=== Aim of the task ===
Further down are entries; set down exactly and only the lines from the one with "focal_mm: 5.8" up to and including the one with "focal_mm: 5.9", dropping each picture.

=== Data excerpts ===
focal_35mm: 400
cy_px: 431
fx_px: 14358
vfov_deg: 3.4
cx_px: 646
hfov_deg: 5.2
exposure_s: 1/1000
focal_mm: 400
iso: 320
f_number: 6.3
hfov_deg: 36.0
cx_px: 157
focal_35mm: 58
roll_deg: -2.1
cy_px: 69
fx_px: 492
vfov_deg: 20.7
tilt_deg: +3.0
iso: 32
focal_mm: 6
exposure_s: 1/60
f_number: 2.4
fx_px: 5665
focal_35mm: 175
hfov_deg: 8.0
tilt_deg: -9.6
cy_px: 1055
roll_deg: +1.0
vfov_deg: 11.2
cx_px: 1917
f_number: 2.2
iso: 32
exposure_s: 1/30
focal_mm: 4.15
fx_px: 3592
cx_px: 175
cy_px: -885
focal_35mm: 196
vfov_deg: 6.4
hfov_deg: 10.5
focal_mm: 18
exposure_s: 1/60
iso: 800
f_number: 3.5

* * *

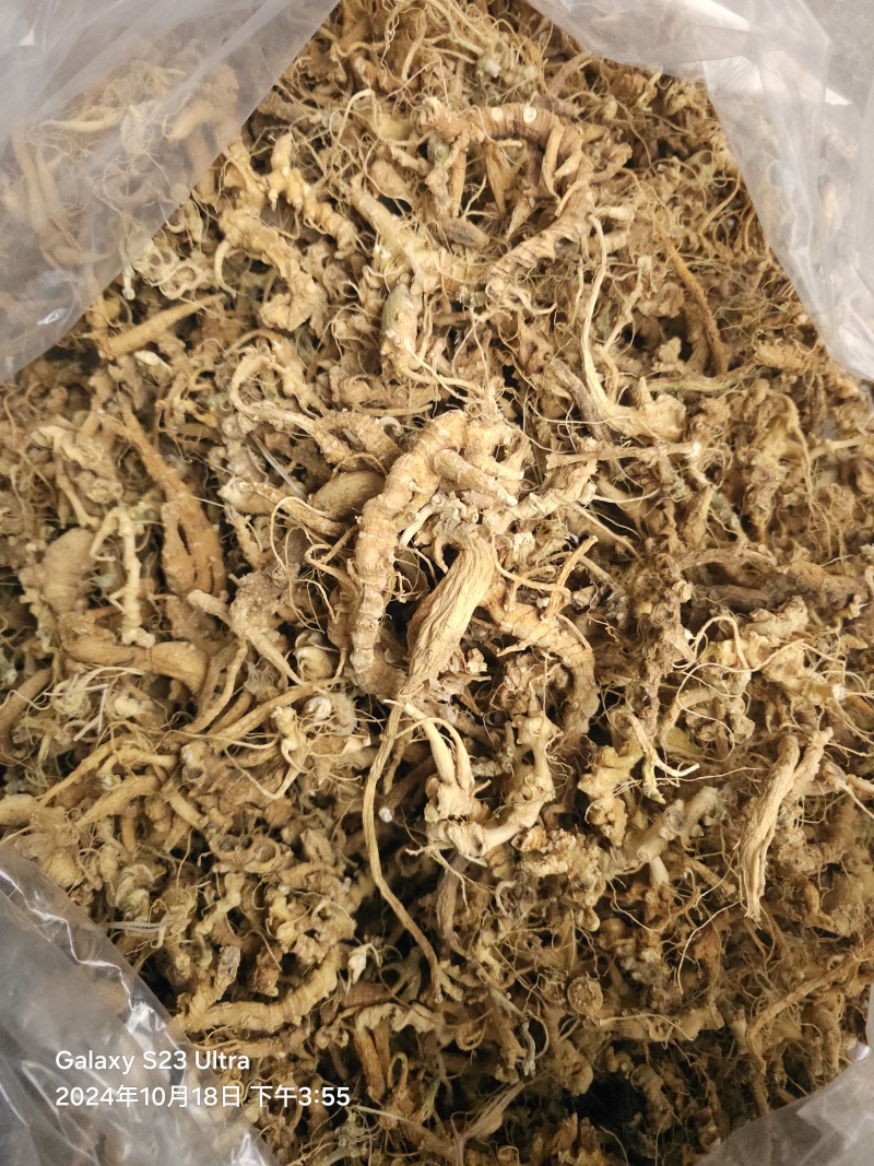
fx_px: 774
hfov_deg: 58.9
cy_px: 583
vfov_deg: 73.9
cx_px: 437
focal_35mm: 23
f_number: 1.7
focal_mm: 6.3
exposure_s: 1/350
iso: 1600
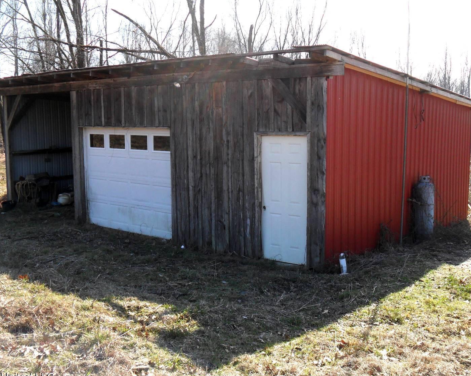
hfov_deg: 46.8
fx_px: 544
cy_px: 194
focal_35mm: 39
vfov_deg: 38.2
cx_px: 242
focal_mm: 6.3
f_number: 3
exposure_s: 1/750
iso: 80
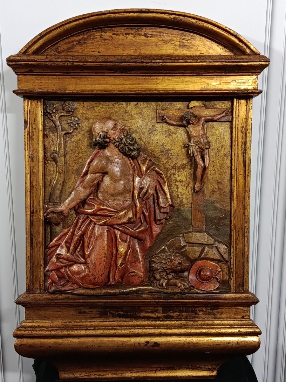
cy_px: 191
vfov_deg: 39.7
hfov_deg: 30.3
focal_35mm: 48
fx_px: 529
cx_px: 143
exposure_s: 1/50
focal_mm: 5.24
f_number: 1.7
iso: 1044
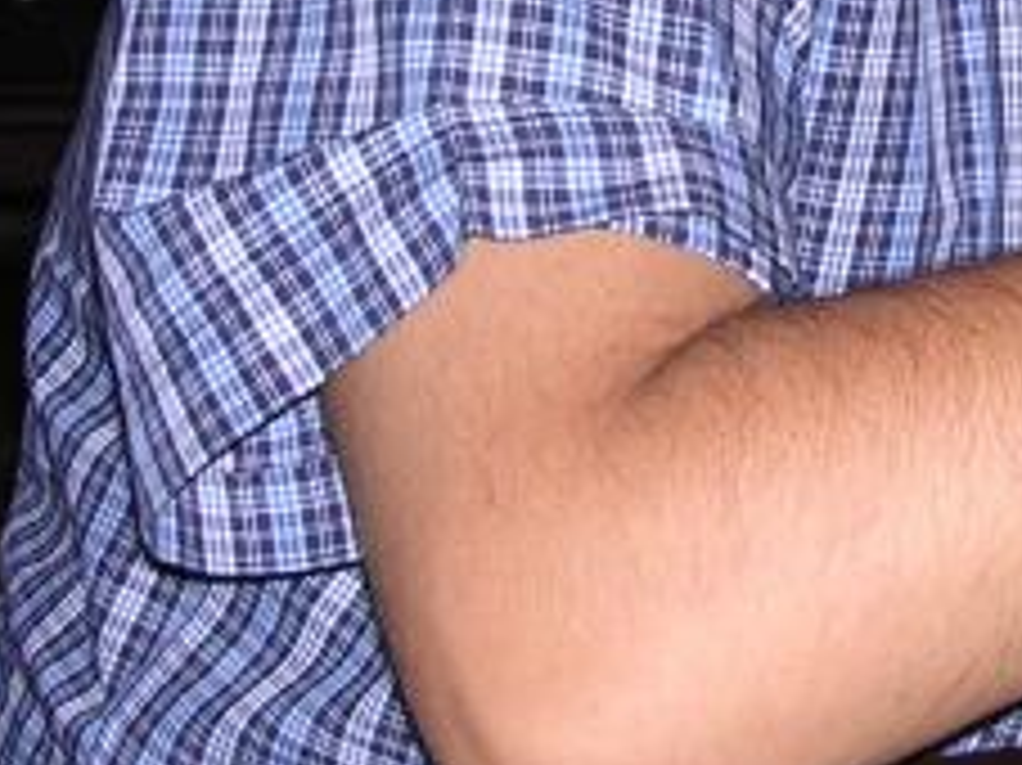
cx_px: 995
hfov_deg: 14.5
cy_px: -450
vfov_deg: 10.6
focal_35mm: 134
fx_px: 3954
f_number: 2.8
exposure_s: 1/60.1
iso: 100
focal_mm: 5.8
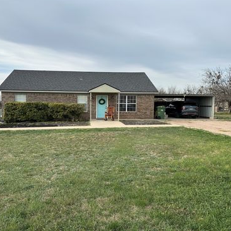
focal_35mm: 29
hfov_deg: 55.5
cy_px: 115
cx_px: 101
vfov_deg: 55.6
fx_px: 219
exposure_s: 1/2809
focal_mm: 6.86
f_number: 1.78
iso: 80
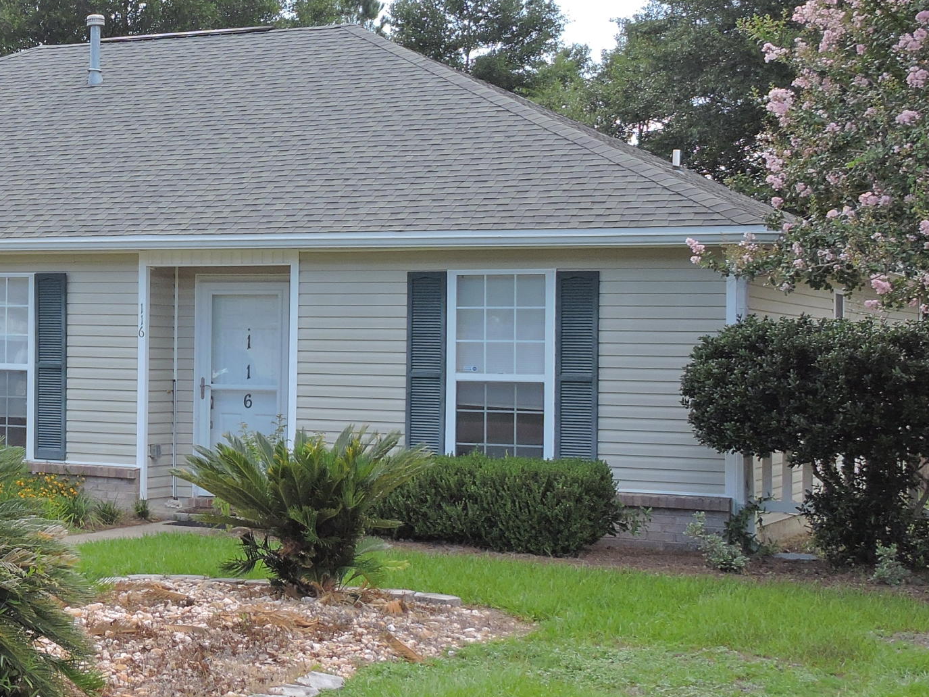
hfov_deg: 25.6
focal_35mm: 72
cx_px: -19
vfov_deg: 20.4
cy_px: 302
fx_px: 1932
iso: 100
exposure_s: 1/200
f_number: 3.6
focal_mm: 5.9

==

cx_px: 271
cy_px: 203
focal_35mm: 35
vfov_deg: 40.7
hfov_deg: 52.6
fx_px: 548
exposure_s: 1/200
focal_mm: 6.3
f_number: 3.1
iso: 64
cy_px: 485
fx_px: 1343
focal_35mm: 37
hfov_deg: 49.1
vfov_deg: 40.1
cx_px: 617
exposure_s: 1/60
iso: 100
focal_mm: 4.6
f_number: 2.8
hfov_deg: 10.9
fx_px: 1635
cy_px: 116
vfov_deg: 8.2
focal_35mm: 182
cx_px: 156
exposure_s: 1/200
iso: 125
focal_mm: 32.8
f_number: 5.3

=== Written solution ===
focal_mm: 5.8
focal_35mm: 29
hfov_deg: 55.5
cy_px: 115
cx_px: 101
vfov_deg: 55.6
fx_px: 219
exposure_s: 1/2809
focal_mm: 6.86
f_number: 1.78
iso: 80
hfov_deg: 25.6
focal_35mm: 72
cx_px: -19
vfov_deg: 20.4
cy_px: 302
fx_px: 1932
iso: 100
exposure_s: 1/200
f_number: 3.6
focal_mm: 5.9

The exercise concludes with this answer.